Reproduce the text of every entry below word for word, without the pictures.
[Available records — start]
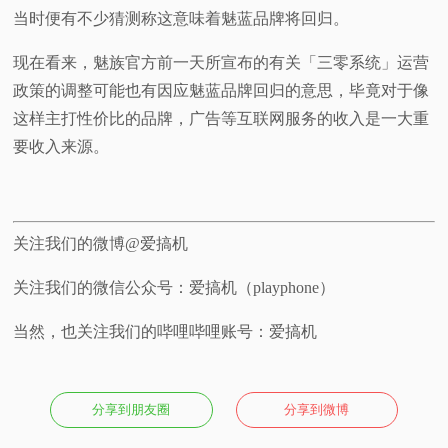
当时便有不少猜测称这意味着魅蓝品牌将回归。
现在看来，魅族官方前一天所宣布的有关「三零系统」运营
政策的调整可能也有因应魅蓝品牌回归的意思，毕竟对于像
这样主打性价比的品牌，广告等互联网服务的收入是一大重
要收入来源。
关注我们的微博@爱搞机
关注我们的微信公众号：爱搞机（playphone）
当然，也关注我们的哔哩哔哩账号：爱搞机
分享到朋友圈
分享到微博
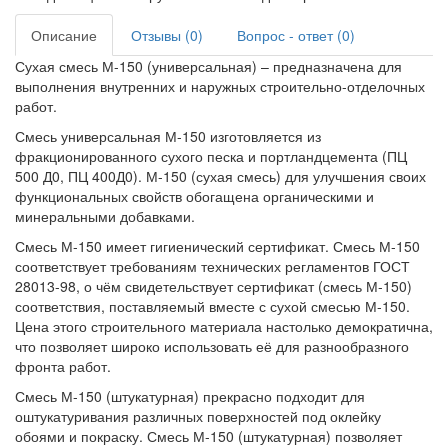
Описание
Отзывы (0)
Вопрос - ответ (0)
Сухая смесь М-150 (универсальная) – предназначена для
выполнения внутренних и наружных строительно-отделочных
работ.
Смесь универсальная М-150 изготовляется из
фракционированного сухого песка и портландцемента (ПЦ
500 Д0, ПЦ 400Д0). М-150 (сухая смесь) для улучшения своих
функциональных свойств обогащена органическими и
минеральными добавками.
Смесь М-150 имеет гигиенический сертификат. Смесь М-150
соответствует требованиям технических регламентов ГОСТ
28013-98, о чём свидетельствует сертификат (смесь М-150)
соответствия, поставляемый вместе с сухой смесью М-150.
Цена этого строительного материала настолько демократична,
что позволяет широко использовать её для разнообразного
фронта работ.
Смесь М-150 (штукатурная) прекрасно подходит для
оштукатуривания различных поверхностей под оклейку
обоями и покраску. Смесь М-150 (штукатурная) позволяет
[Available records — finish]
Problem solution ::
当时便有不少猜测称这意味着魅蓝品牌将回归。
现在看来，魅族官方前一天所宣布的有关「三零系统」运营
政策的调整可能也有因应魅蓝品牌回归的意思，毕竟对于像
这样主打性价比的品牌，广告等互联网服务的收入是一大重
要收入来源。
关注我们的微博@爱搞机
关注我们的微信公众号：爱搞机（playphone）
当然，也关注我们的哔哩哔哩账号：爱搞机
分享到朋友圈
分享到微博
Описание
Отзывы (0)
Вопрос - ответ (0)
Сухая смесь М-150 (универсальная) – предназначена для
выполнения внутренних и наружных строительно-отделочных
работ.
Смесь универсальная М-150 изготовляется из
фракционированного сухого песка и портландцемента (ПЦ
500 Д0, ПЦ 400Д0). М-150 (сухая смесь) для улучшения своих
функциональных свойств обогащена органическими и
минеральными добавками.
Смесь М-150 имеет гигиенический сертификат. Смесь М-150
соответствует требованиям технических регламентов ГОСТ
28013-98, о чём свидетельствует сертификат (смесь М-150)
соответствия, поставляемый вместе с сухой смесью М-150.
Цена этого строительного материала настолько демократична,
что позволяет широко использовать её для разнообразного
фронта работ.
Смесь М-150 (штукатурная) прекрасно подходит для
оштукатуривания различных поверхностей под оклейку
обоями и покраску. Смесь М-150 (штукатурная) позволяет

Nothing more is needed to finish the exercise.